Two-Minute Drill technically refers to a quick bout of sexual intercourse that only lasts two minutes and is extremely fast and vigorous, usually performed because there is a time limit or the couple is in a public space where sex would be considered taboo. Now, even though most women would consider a two-minute drill a ‘quickie,’ most men would just call it sex. Really, for the man, the best parts of sexual intercourse, whether it lasts two hours or 5 minutes, is always the last 60-120 seconds where the man thrusts as fast as he can and blows his load. Everything else beforehand and afterward is strictly done for the benefit of the woman.
So remember this ladies because we’re actually doing a lot for you if you think about it. You know that romantic, 1 hour massage with candles, oil, and meditative music in the background? That was all done so we can thrust as fast as we can for a minute or two at the end, and then collapse on top of your oily body. The two hours of making out, kissing down your neck, and gently rubbing our fingers below your navel? All just so we could give a quick thrust, and pull out and cum on your tits. So, next time you’re about to call us selfish because we didn’t last long enough, or because we fell asleep 5 seconds after climax and didn’t want to cuddle and chat, just remember the reason why we’re so tired. It’s all that lead up and foreplay that we’re doing solely for your benefit that makes us so exhausted.

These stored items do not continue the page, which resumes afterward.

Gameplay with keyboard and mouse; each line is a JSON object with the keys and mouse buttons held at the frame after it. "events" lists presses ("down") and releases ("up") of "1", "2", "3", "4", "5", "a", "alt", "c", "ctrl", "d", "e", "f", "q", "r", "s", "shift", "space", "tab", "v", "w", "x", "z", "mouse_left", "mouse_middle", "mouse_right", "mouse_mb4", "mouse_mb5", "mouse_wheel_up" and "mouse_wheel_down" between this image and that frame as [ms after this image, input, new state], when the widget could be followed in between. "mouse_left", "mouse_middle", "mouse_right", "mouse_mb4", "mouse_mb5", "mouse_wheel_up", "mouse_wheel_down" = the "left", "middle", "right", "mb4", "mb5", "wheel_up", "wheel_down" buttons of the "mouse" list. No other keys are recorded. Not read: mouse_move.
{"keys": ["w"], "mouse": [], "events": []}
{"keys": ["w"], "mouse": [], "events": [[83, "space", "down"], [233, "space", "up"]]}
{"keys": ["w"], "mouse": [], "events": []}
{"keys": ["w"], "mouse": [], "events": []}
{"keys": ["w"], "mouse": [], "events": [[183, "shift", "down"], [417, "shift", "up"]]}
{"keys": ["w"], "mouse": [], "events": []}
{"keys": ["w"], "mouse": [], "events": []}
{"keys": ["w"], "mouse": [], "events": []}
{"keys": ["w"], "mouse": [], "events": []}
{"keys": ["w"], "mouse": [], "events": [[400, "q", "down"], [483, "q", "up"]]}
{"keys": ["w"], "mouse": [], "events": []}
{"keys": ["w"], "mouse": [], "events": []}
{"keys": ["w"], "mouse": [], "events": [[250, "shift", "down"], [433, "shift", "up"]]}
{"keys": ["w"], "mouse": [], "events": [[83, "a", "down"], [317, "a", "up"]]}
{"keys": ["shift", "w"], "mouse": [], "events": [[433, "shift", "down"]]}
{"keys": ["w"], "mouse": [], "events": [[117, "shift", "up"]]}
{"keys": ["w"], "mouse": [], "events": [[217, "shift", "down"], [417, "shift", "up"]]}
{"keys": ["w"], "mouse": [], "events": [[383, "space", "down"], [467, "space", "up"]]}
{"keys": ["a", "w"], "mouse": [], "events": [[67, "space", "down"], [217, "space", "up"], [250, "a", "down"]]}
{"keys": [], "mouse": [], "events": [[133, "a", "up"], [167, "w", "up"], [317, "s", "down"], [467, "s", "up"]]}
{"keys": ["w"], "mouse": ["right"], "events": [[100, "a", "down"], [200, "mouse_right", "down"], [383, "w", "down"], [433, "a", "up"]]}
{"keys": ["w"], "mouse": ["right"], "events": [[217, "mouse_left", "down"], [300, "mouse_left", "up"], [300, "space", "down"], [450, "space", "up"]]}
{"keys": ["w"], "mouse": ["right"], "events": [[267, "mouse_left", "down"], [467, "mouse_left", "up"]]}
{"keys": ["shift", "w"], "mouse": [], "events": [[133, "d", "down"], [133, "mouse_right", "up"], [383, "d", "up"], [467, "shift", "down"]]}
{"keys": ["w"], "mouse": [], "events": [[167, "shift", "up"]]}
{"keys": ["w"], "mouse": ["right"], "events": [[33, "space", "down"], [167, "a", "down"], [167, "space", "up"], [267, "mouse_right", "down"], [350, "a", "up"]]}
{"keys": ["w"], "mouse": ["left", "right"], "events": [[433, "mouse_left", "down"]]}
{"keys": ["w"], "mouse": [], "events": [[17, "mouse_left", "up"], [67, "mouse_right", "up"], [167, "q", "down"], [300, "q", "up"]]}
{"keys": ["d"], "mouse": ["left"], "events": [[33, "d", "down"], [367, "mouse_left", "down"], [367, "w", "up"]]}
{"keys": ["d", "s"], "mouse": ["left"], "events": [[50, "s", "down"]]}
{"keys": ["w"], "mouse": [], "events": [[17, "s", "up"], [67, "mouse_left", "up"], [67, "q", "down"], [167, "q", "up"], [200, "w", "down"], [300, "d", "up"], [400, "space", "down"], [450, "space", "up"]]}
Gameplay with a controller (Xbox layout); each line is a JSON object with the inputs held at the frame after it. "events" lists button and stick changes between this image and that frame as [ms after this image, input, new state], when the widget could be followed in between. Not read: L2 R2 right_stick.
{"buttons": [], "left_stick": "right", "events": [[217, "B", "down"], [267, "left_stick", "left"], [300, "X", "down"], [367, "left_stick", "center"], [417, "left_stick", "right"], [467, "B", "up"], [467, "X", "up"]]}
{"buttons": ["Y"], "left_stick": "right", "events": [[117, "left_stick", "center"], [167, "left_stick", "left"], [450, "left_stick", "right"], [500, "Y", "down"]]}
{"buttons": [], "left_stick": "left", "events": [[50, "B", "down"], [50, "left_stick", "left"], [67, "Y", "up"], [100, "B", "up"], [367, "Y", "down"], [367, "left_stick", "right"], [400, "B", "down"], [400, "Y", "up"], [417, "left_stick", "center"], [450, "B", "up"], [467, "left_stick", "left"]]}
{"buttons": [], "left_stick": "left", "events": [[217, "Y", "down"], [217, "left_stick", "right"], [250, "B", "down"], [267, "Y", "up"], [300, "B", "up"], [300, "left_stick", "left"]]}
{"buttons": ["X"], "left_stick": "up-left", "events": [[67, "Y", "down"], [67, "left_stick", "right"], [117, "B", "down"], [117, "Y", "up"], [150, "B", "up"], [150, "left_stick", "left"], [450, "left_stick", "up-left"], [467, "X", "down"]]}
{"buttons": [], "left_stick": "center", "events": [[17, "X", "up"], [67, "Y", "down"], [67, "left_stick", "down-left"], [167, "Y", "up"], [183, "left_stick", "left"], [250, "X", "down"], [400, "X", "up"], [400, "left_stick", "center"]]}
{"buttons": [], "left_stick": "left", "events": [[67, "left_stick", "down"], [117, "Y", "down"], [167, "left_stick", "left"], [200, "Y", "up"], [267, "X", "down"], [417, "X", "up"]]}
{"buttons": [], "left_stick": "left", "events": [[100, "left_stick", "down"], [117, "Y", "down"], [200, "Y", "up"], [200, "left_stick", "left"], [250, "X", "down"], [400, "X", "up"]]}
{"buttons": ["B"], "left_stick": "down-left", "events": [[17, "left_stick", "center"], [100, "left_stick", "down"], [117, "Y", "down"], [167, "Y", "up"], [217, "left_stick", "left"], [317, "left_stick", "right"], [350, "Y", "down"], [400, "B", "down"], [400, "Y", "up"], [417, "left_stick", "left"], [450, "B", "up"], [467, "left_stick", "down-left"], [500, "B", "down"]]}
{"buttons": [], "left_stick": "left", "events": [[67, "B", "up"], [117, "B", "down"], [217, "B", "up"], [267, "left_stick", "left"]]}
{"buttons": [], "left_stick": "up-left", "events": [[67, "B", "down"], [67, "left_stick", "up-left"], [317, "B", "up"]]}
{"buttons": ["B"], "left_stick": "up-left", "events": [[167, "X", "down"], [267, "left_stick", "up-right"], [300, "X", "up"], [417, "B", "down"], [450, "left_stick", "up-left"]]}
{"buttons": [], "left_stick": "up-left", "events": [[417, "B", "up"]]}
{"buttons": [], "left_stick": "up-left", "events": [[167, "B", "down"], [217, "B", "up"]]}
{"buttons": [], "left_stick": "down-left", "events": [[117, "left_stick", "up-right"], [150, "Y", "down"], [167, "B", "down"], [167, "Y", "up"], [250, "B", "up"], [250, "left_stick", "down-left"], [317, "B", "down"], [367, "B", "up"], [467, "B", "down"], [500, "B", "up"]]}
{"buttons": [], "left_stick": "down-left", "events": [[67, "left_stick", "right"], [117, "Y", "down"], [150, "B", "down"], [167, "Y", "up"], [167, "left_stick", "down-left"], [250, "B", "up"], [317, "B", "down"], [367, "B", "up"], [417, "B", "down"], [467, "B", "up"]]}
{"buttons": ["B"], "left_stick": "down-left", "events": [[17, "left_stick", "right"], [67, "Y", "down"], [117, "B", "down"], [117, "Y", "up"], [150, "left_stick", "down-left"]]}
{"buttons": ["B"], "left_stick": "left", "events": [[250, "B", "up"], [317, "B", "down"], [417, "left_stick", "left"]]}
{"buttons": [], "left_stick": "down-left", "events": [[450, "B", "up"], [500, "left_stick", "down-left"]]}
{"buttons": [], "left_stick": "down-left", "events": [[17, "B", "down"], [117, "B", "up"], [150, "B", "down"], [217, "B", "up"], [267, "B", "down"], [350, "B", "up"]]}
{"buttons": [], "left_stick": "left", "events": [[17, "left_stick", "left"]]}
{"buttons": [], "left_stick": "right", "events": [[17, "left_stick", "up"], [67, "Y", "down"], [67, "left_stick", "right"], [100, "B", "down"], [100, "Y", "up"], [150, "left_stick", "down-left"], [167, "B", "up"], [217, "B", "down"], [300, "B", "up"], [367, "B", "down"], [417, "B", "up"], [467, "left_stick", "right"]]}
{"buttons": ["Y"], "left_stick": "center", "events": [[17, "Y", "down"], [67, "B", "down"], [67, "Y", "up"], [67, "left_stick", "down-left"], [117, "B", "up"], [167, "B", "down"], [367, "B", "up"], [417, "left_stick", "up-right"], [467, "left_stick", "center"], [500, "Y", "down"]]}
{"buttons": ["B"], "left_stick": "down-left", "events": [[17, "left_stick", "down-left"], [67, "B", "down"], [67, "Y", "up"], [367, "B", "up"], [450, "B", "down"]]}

Two-minute drills are not only great for men, but they are also extremely useful fuck scenarios for both sexes. Get horny at the office every Monday, Wednesday, and Friday afternoon, so do most men! Why not meet in the bathroom at afternoon coffee break for a two-minute fuck fest, then use the last 8 minutes of break to grab a smoke? Stuck in traffic on the freeway again and getting a little horny? Well, so is the guy next to you, and neither of you have moved an inch in almost ten minutes. You could get laid twice before the person behind you blares his horn.
But, of course, the most ideal time for a two-minute drill is a wedding or birthday party. The kind of night where everyone gets hammered, and the entire crowd is focused on either the bride and groom, or the birthday boy or girl. It makes it incredibly easy and convenient to sneak away unnoticed with another party goer, have a quick fuck in the bathroom, and still be back at your table in time to make a toast or sing Happy Birthday. So ladies, next time you’re about to complain about Stamina, just remember the two-minute drill. They’re a lot like CAA. You don’t always get what you wanted, but they sure are convenient to have.
1. I tried to have a two-minute drill at a birthday party once with this girl I had a crush on, but I didn’t know what to do with the last 90 seconds. It was a little awkward, to be honest.
2. I once had a two-minute drill while I was pulled over by the cops, and the police woman was back at her car checking my license. You know they always take at least 10 minutes just to tell you ‘everything is clear.’ Lucky for me, my girlfriend at the time was a total Nymphomaniac.